Hello, i use kernel version 2.6.33.2 (x86-64, Core 2 Duo) and the perf events to track frequency and c states of my cpu. But if i want to trace power:power_start events, it does not work. After typing echo "power:power_start" | sudo tee set_event on the console, the trace doesn't contain such events. power:power_frequency and power:power_end events are reported correctly by the system. I read in the mailing list that Robert Schoene had a similiar problem, but with power:power_end events. Is there a known bug regarding to trace_power_start methods in process.c? Bye Ronny -- Ronny Tschueter Technische Universität Dresden Center for Information Services and High Performance Computing (ZIH) D-01062 Dresden Germany Office: Willersbau, room A31 Phone: (+49) 351/463-35448 E-Mail: ronny.tschueter@tu-dresden.de WWW: http://www.tu-dresden.de/zih --
FWIW, on that kernel version (Fedora 13 on Athlon X2), systemtap hooks
into all those tracepoints fine, and
# stap -e 'probe kernel.trace("power_start") { log($$parms) }'
produces plenty of traffic.
- FChE
--
Is this for perf or ftrace? I'm assuming you did this from the debugfs tracing directory. The set_event file is for ftrace not perf. -- Steve --
It is for perf - i'm interested in event tracing. I used the event tracing system like it is described in Documentation/trace/events.txt. In addition i wrote a program which uses syscall(__NR_perf_counter_open, ... ) to trace power events. But the result is the same - power:power_end events are reported, power:power_start events not. Bye Ronny --
Hi, can you please compare the perf and ftrace output to see if ftrace works while perf doesn't for example? In perf: perf record -f -c 1 -a -e power:power_start ^C perf report In ftrace: echo 1 > $DEBUGFS/tracing/events/power/power_start/enable cat $DEBUGFS/trace_pipe Thanks. --
Hi
IN PERF:
-> patched kernel (see my mail from yesterday)
perf record -f -c 1 -a -e power:power_start
^C[ perf record: Woken up 1 times to write data ]

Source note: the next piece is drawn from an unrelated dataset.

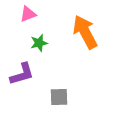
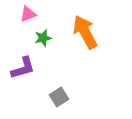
green star: moved 4 px right, 5 px up
purple L-shape: moved 1 px right, 6 px up
gray square: rotated 30 degrees counterclockwise
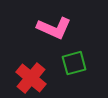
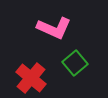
green square: moved 1 px right; rotated 25 degrees counterclockwise
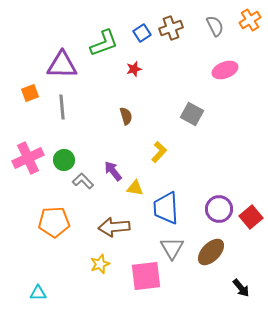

[ perf record: Captured and wrote 0.500 MB perf.data (~21826 samples) ]
perf report
# Samples: 7880
#
# Overhead Command Shared Object Symbol
# ........ ............... ................. ......
#
57.13% swapper 0 [k] 0000000000000000
42.86% init 0 [k] 0000000000000000
0.01% swapper [kernel] [k] 0000000000000000
#
# (For a higher level overview, try: perf report --sort comm,dso)
#
-> unpatched kernel
perf record -f -c 1 -a -e power:power_start
^C[ perf record: Woken up 1 times to write data ]
[ perf record: Captured and wrote 0.263 MB perf.data (~11484 samples) ]
perf report
# Samples: 0
#
# Overhead Command Shared Object Symbol
# ........ ............... ............. ......
#
#
# (For a higher level overview, try: perf report --sort comm,dso)
#
IN FTRACE:
-> patched kernel
cat trace_pipe shows events like
<idle>-0 [001] 59067.030622: power_start: type=1 state=2
<idle>-0 [001] 59067.032514: power_start: type=1 state=2
<idle>-0 [000] 59067.032522: power_start: type=1 state=2
<idle>-0 [001] 59067.032561: power_start: type=1 state=2
<idle>-0 [000] 59067.037527: power_start: type=1 state=2
<idle>-0 [001] 59067.037528: power_start: type=1 state=2
-> unpatched kernel
cat trace returns no output
Bye
--
Hello,
I took a look at ftrace and tried to narrow my problem down.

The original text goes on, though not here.